Crisis of the Writing Soul
When I cut 140 pages of my most recent manuscript, I had a crisis that led to a startling revelation. I’d been revising for awhile and knew the problem with the manuscript was a really boring subplot. At first, unwilling to do the necessary radical surgery, I tried to fix it. Much cutting and pasting later, I realized I was mostly deleting those subplot scenes while layering in a new point of view character.
Excited about the new character and what she brought to the story, I decided to chuck the rest of the draft. It had been helpful to write, but trying to fix it was becoming tedious. I gathered up my courage and cut. I didn’t trash those pages, I just put them in their own document. I knew I couldn’t use them, but saving them felt less radical than sending them to hell where they belonged.
The next day I had a crisis of the writing soul. I wondered if maybe the whole book had been a mistake. If it was simply one of those manuscripts that didn’t quite come together and should thus be abandoned. The idea of abandoning a story I’d grown quite attached to made me miserable. I was scared. Unsure. Defeated? Not quite. I couldn’t give up. I had to try a little longer.

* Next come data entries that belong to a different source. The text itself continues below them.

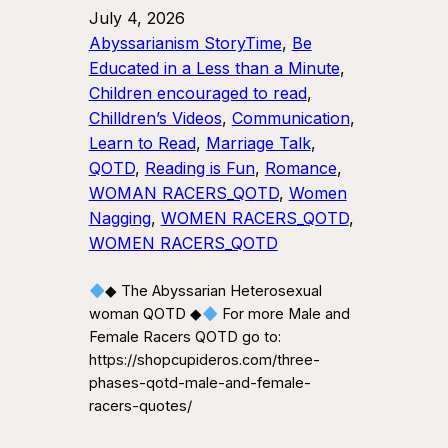
July 4, 2026
Abyssarianism StoryTime
, 
Be
Educated in a Less than a Minute
, 
Children encouraged to read
, 
Chilldren’s Videos
, 
Communication
, 
Learn to Read
, 
Marriage Talk
, 
QOTD
, 
Reading is Fun
, 
Romance
, 
WOMAN RACERS_QOTD
, 
Women
Nagging
, 
WOMEN RACERS_QOTD
, 
WOMEN RACERS_QOTD
◆ The Abyssarian Heterosexual
woman QOTD ◆
For more Male and
Female Racers QOTD go to:
https://shopcupideros.com/three-
phases-qotd-male-and-female-
racers-quotes/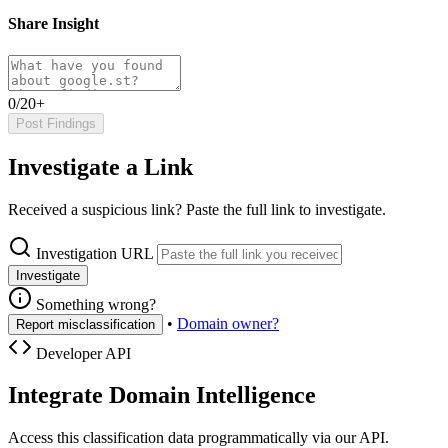
Share Insight
0/20+
Post Findings
Investigate a Link
Received a suspicious link? Paste the full link to investigate.
Investigation URL
Investigate
Something wrong?
•
Domain owner?
Report misclassification
Developer API
Integrate Domain Intelligence
Access this classification data programmatically via our API.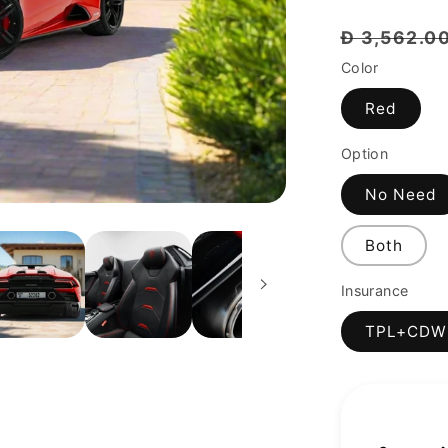
Regular
Đ 3,562.0
price
Color
Red
Option
No Need
Both
Insurance
TPL+CDW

I had a deadline. It was a firm deadline if I wanted a book out in 2016, and I did. That I wanted it so much was a revelation. Writing has always been a vital part of my life, but why, now, did it feel so much bigger? Why did my life, in the day-to-day sense, seem like a huge blank without writing and publishing? That writing has taken on such importance is a scary thing to admit, but there it is. Writing and I had a nice friendship for a really long time. Now writing wants my soul. Without realizing, I already handed it over.

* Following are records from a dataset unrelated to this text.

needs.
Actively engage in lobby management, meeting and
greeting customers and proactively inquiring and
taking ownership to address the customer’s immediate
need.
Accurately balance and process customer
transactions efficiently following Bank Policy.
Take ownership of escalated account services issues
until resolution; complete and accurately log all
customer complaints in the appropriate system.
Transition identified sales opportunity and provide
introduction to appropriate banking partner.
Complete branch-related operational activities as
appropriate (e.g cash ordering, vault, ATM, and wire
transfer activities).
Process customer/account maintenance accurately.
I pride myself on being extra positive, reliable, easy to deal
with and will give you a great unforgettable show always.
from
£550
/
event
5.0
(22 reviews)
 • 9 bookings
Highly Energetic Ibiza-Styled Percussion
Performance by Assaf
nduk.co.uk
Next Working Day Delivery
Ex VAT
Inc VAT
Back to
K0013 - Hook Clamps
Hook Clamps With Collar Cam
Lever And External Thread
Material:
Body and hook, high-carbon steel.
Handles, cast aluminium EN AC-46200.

I love my family and friends. But my current situation is this: my family are, for the most part, unavailable in real time. My kids live across the country and my husband works every day, even weekends. I see him maybe two or three hours a day. I see my kids maybe two or three times a year. Maybe once or twice a week, I have lunch with friends. I volunteer a bit. I cook dinner and do the homemaker thing. Lunch and shopping and cooking and cleaning and being a Good Wife take maybe half my time. The other half, now that I don’t teach, is invested in writing.
Once I realized and accepted that writing is the joy that takes the biggest chunk of my time, I felt a bigger responsibility toward it. Like, I can not let it down. I cannot let the opportunity to publish this book this year pass. Even if it doesn’t happen, I need to know I did my part to make it so.
The crisis was not about giving up, but more wondering if I had it in me to pull off this particular book this particular time. And the only way to know was to try. So I did. I took it bird by bird and rewrote that long section of the book. I finished a few days ago. Yesterday I read the completed manuscript. It was good. I will meet my deadline. Crisis averted.
PS After four months of intense work, I’m due for a break. Happy to say my husband agrees and we’re leaving snowy Michigan for a nice, long vacation in sunny Florida. I’ll even being seeing my son, who will be there for work! Will post a new entry (maybe I’ll hear from my editor) when I return.